Watch Your Tests Fail
One of the central tenants of test driven development is to write your tests first and then write code until they pass. That solves for a certain class of test failure, but it still leaves open the possibility of writing the bad tests above. Especially when the test writing seems to have gone too well, I like to change it to see if I can get it to fail. Perhaps I change an expected value to make sure I get a failure. Maybe I change an input to force a failure. Even these small moves can help build confidence that your test is doing its job. Be skeptical, even of the code you wrote yourself.
Automation
Tools like QuickCheck from Haskell can help with bounds checking and generating enough random inputs that you won’t have to think about the first example case too much. I’m sure there are similar tools that help in other ecosystems and other tools that can check the validity of your tests. Using them as much as you can will ease the burden of thinking through all possibilities on your own.
Future-Proof
My favorite tests to write are not so easy to give examples for. They are the ones that signal when future implementation changes have added an unexpected condition. Sometimes that is a bug, but sometimes that is the beginning of a talk about desired functionality.
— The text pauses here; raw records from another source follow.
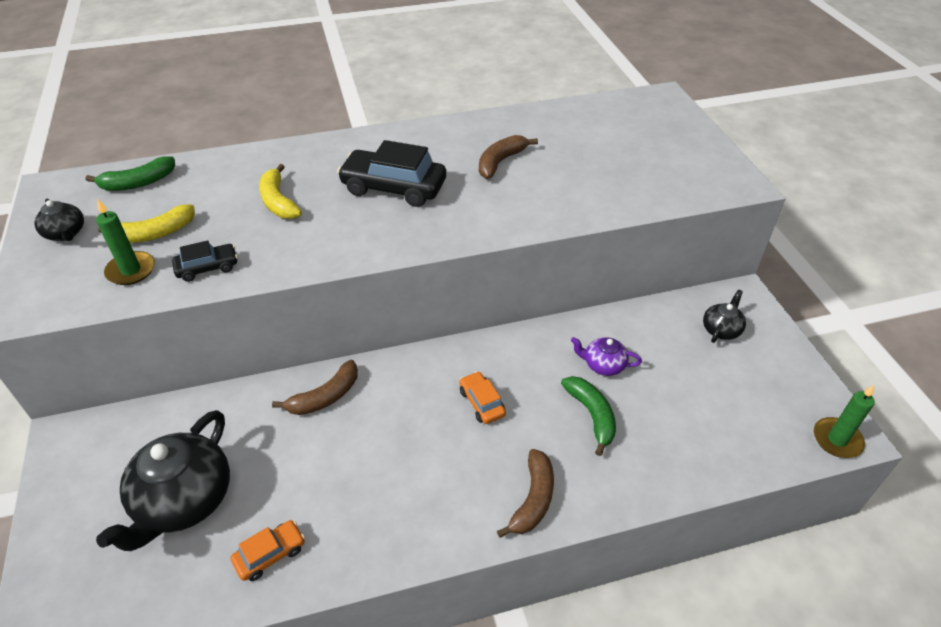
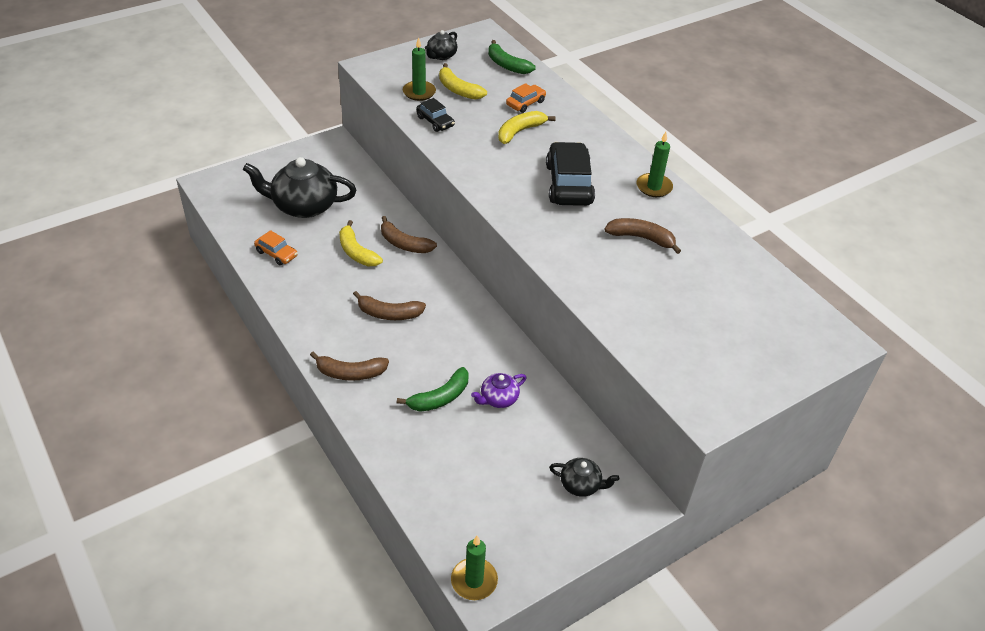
camera: 70 degrees right, 0 degrees up
orange car [460,371,506,424] -> orange car moved to [506,83,546,113]
purple teapot [571,337,642,376] -> purple teapot turned 120 degrees counterclockwise [471,373,527,408]
none -> yellow banana [339,220,383,266]
none -> brown banana [353,291,426,320]
none -> green candle [637,132,673,197]

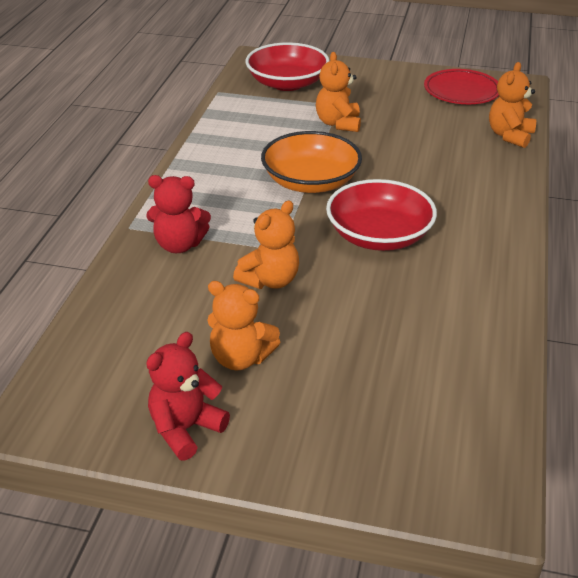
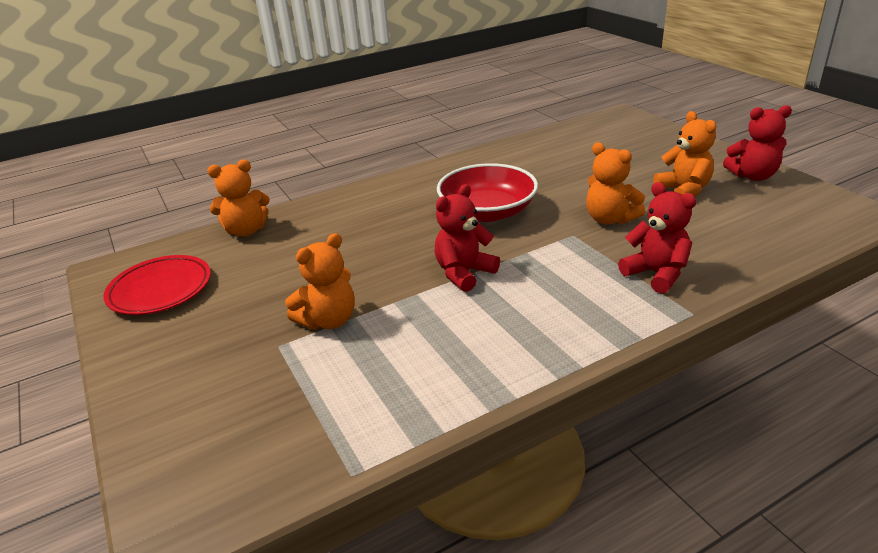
camera: 130 degrees left, 5 degrees down
orange teddy bear [233,200,299,289] -> orange teddy bear turned 135 degrees counterclockwise [586,142,645,225]
red bowl [245,42,329,91] -> none
orange bowl [261,131,362,193] -> red teddy bear [434,184,500,292]

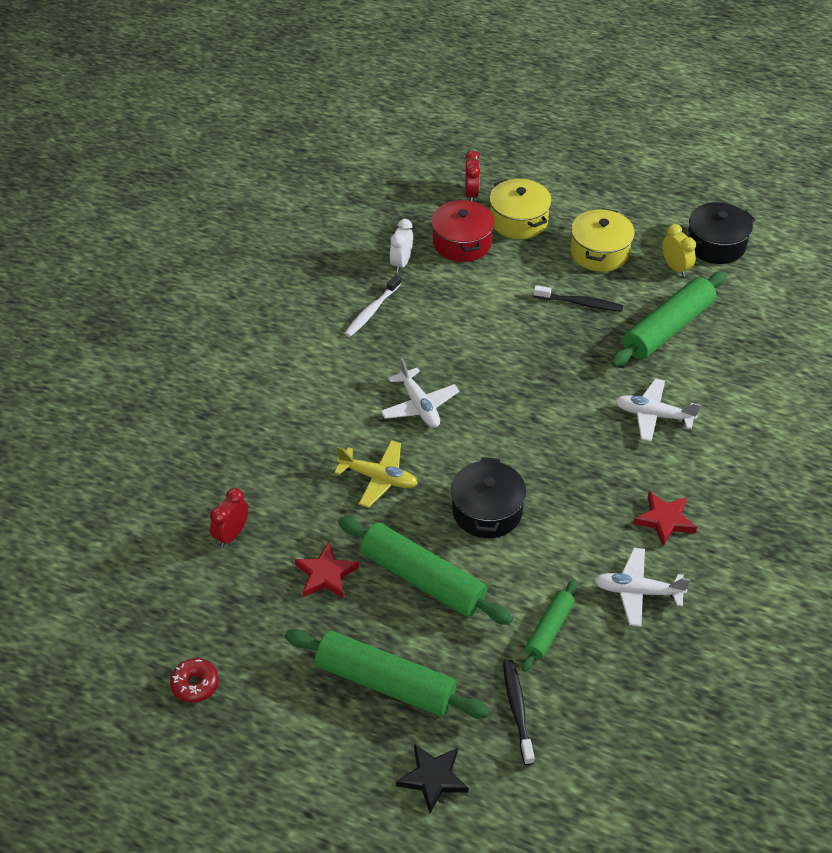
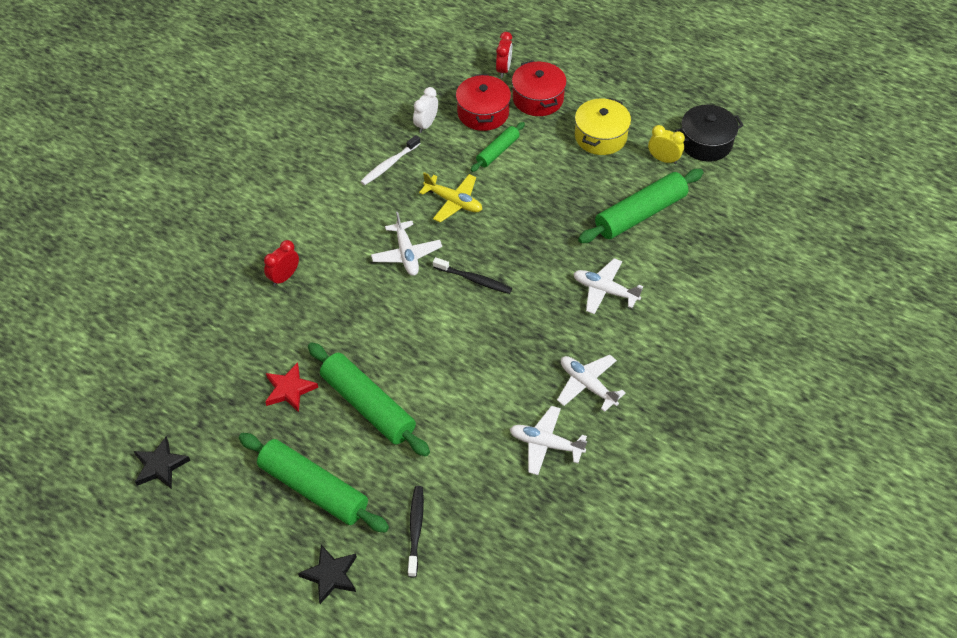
camera: 10 degrees right, 5 degrees up
red donut [170,658,219,703] -> black star [133,436,191,489]
red clock [210,488,248,547] -> red clock moved to [264,240,299,286]
yellow plane [334,440,418,508] -> yellow plane moved to [419,172,482,222]
black pot [451,457,526,538] -> none
yellow pot [489,179,552,239] -> red pot [512,60,567,116]
green rolling pin [522,580,577,672] -> green rolling pin moved to [471,122,525,172]
black toothbrush [534,285,623,311] -> black toothbrush moved to [433,257,512,294]
red star [633,492,697,546] -> white plane [557,355,626,412]
yellow clock [662,224,696,277] -> yellow clock turned 45 degrees counterclockwise [648,125,685,164]

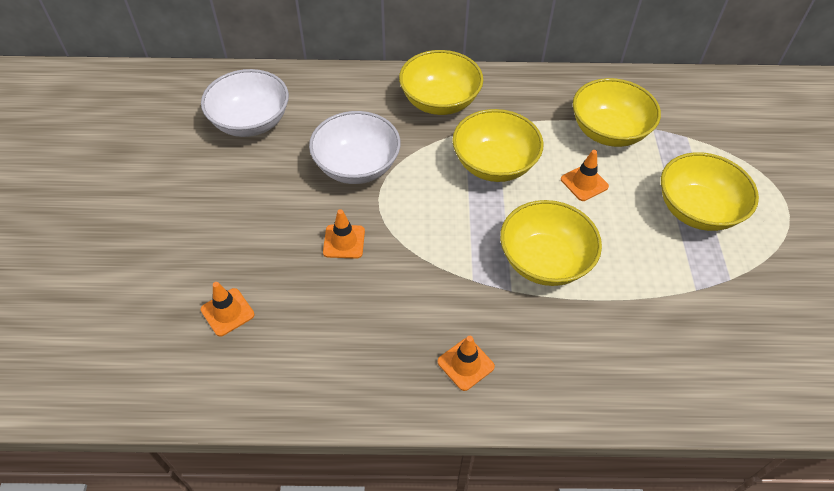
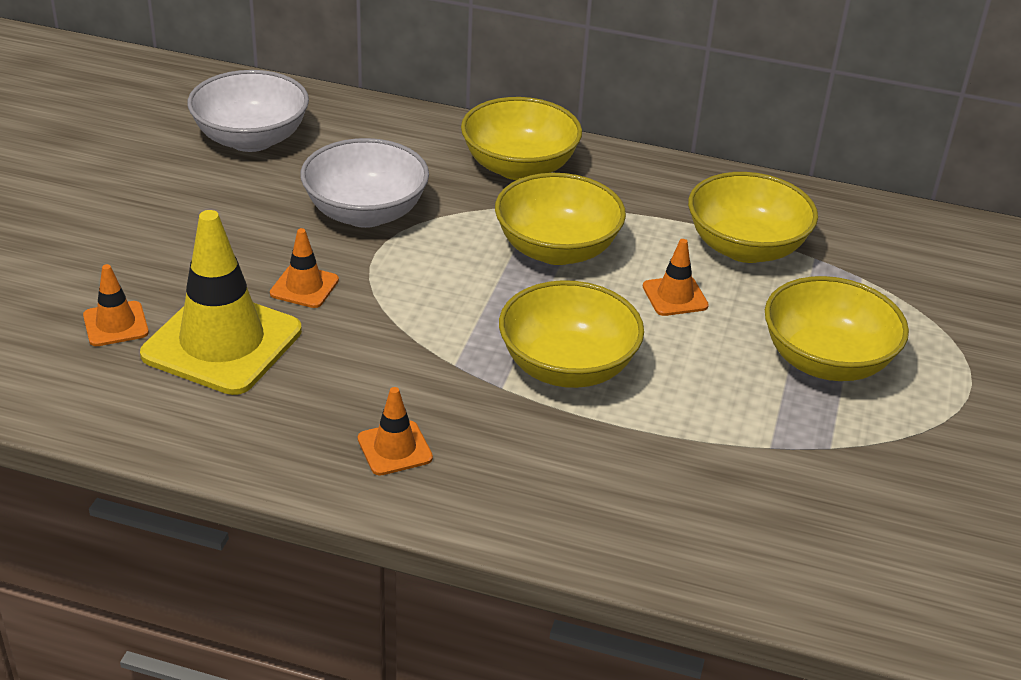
camera: 15 degrees right, 15 degrees down
none -> yellow traffic cone [140,210,302,395]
These tests are hard to write, because you have to think about how the code could change and write a test that will guard against it. You want someone to change code that breaks the test and then, hopefully, instead of just changing the test to pass, that person starts a conversation about the functionality. “I just broke a test in an unexpected way. Should we really be adding this new option?” That is value with a capital “V.”
Discipline
This is my current favorite answer, because it will always be useful, even when your toolset changes. Engineering is a discipline. Quality must be imbued through the practice. “Quality is job 1.” It is not just a feature to tack on at the end of your work when you think the functionality is complete. And of course, I don’t mean to imply that quality is only derived from good testing. Doing this job well requires doing it thoughtfully and being disciplined. Writing good tests is one of the tasks of the job that takes extra special attention.